» **WHAT YOU HAVE TO DO**:
Copy out the material below word for word, starting at the line containing "At what time" and continuing through the end of the material.

Dataset items:
□ □ □ □ □ □ □

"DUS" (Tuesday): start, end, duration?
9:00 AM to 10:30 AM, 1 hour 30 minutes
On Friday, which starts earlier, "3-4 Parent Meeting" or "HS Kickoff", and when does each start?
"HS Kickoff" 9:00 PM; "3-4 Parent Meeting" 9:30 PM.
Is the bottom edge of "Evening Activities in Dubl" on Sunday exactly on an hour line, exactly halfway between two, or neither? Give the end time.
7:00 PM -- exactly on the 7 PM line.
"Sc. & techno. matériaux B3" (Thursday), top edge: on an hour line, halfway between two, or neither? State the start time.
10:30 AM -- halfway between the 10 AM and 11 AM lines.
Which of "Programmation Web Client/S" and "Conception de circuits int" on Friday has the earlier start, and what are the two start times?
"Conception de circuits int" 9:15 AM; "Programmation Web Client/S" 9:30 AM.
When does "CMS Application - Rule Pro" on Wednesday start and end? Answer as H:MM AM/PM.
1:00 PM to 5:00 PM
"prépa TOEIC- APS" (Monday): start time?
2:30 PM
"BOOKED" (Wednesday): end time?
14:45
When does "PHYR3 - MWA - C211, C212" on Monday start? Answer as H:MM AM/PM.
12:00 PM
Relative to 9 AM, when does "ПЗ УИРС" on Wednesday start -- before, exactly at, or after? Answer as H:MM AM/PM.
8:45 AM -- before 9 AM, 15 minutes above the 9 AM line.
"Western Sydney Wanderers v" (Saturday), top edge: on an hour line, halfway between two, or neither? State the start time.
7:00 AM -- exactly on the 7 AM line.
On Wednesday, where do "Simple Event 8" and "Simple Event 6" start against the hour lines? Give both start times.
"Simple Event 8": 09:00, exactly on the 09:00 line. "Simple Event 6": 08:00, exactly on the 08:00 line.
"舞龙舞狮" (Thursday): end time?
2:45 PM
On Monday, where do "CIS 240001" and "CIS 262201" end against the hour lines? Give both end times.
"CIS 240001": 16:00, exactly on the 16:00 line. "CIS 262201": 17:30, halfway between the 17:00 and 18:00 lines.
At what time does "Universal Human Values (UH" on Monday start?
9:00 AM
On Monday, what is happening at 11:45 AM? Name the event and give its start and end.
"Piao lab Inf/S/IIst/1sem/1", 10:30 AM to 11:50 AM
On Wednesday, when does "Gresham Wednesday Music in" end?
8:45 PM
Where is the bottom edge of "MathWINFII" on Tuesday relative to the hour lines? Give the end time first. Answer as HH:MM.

□ □ □ □ □ □ □

» **TASK SOLUTION**:
At what time does "Universal Human Values (UH" on Monday start?
9:00 AM
On Monday, what is happening at 11:45 AM? Name the event and give its start and end.
"Piao lab Inf/S/IIst/1sem/1", 10:30 AM to 11:50 AM
On Wednesday, when does "Gresham Wednesday Music in" end?
8:45 PM
Where is the bottom edge of "MathWINFII" on Tuesday relative to the hour lines? Give the end time first. Answer as HH:MM.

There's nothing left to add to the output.